Coerentemente con un'analisi più attenta egli "agenti dello sviluppo", cioè delle strutture sociali e delle speranze compatibili con le attuali condizioni della popolazione, la FAO e le altre organizzazioni internazionali promuovono ormai da tempo la costruzione di sitemi integrati di "piccole dighe", la cui gestione possa essere affidata alle comunità contadine, senza richiedere grandi strutture burocratiche. I piccoli sbarramenti contribuiscono non solo a regolare il regime delle acque superficiali, ma anche ad arricchire in modo più distribuito le falde sotterranee, tramite l'infiltrazione. Non possono servire a rendere disponibili grandi quantità d'energia, ma potrebbero risollevare l'agricoltura in un continente affamato, nel quale fino ad ora i progetti di sviluppo hanno ottenuto paradossalmente il risultato principale di allontanare i contadini dalle campagne. Le varie agenzie internazionali contano molto sull'azione capillare e sul miglioramento dei sistemi tradizionali, per il rifornimento e il trattamento dell'acqua, dopo la constatazione dei molti fallimenti di "grandi progetti" destinati a generare sviluppo come colpi di bacchetta magica.
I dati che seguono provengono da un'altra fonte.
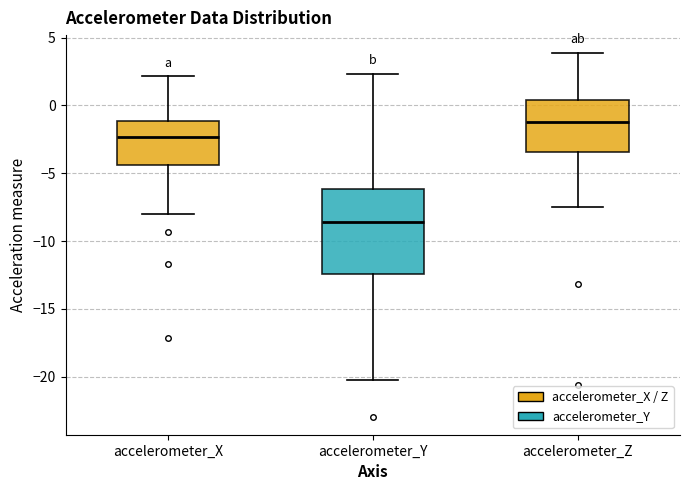

Reading left to right, read every box against the y-axis: the position of its median line, the range the box covers, and the ends of its whiskers. The values are not printed on the chart, so give them approximately, as read against the axis.

accelerometer_X: median -2.5, box -4.5 to -1.0, whiskers -8.0 to 2.0
accelerometer_Y: median -8.5, box -12.5 to -6.0, whiskers -20.5 to 2.5
accelerometer_Z: median -1.0, box -3.5 to 0.5, whiskers -7.5 to 4.0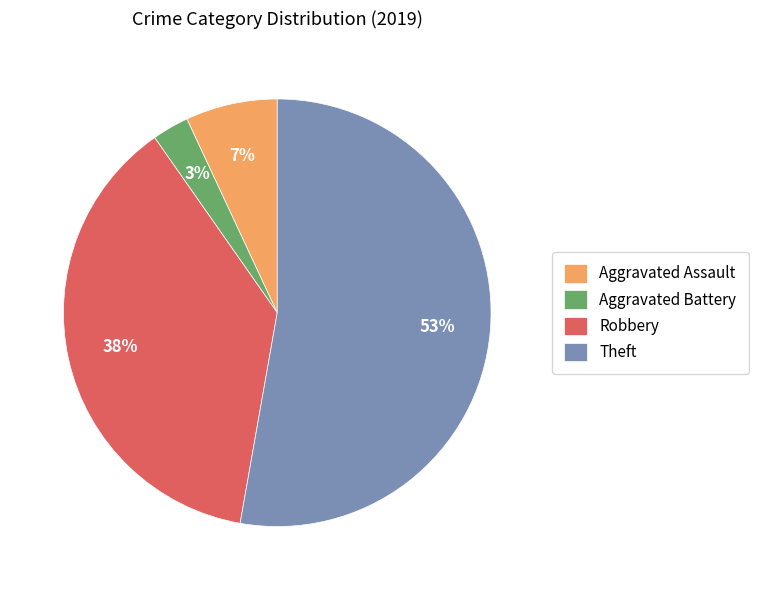

Is the sum of Aggravated Assault and Theft greater than half?

Yes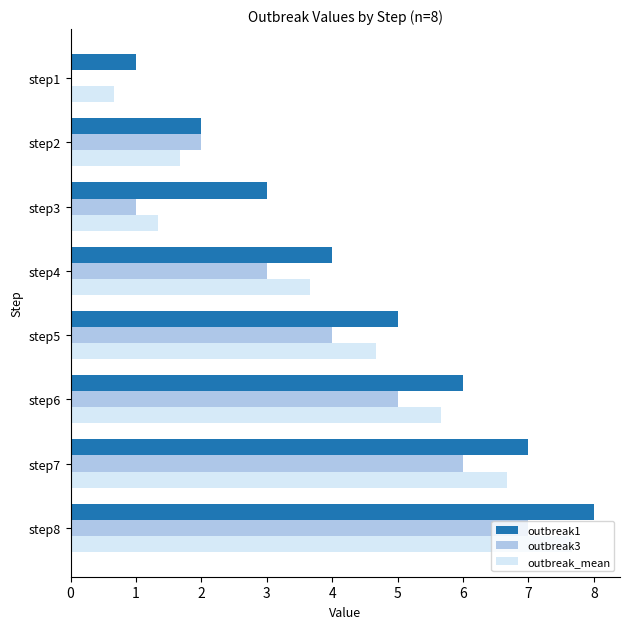

Which series changed the most between step3 and step5?

outbreak_mean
Le tecnologie concepite o adattate in modo endogeno dai paesi in via di sviluppo possono in molti casi convenire meglio a quei sistemi economici ed ecologici che non trapiantate o importante, senza essere adattate. Tale pratica ha spesso comportato la degradazione delle potenzialità agricole del paese ricevente o la diminuzione della produzione agricola... mentre tecniche antiche e sperimentate sono state abbandonate solo perché considerate "fuori moda".
"I progetti di sistemazione idraulica, come la costruzione di dighe, hanno sempre un impatto ecologico, indipendentemente dal luogo in cui si realizzano".
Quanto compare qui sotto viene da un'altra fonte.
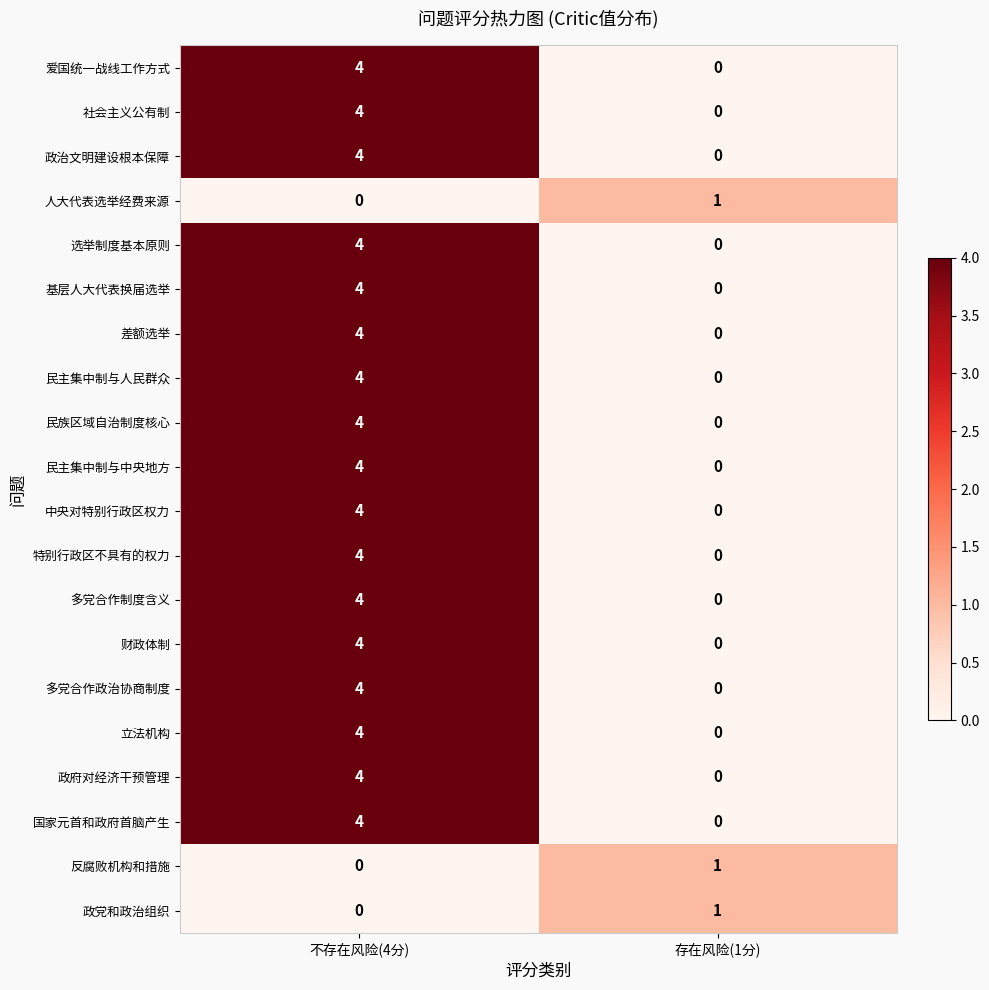

What is the spread (max minus min) of values at 存在风险(1分)?

1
(Mostafa Kamal Tolba, Segretario del Programma ONU per l'Ambiente, 1982)
D'altra parte, i progetti di grandi opere continuano ad essere studiati dai Governi e dai loro esperti: qualche anno fa, l'Unione Sovietica progettava la deviazione di alcuni grandi fiumi siberiani verso le pianure interne del Paese, con il rischio di gravi alterazioni climatiche. Tunisia e Algeria vorrebbero incanalare le acque del Mediterraneo verso un'ampia e antica depressione interna, per rendere un po' più umido il clima di quella parte del deserto, e gli Israeliani progettano un canale per arricchire il Mar Morto, sempre con acqua prelevata dal Mediterraneo. Gli Stati Uniti hanno in cantiere lo sbarramento della Baia di James, una parte della Baia di Hudson grande come l'intero Mar Adriatico, allo scopo di addolcirne le acque con l'apporto dei fiumi che vi sboccano. Due grandi progetti, indicati nella cartina, vorrebbero stabilizzare il livello delle acque nel lago Ciad, con acque prelevate dal bacino del Congo. Nessuno di questi progetti è prevedibile appieno, per le conseguenze ambientali indotte: i mutamenti climatici non avverrebbero in una zona sola, ma all'interno di sistemi interregionali complessi. Le opinioni degli esperti sull'impatto ambientale dei grandi progetti sono spesso divergenti, e anche i modelli di simulazione più sofisticati non appaiono capaci di prevedere tutte le possibili variazioni indotte sul clima del Pianeta.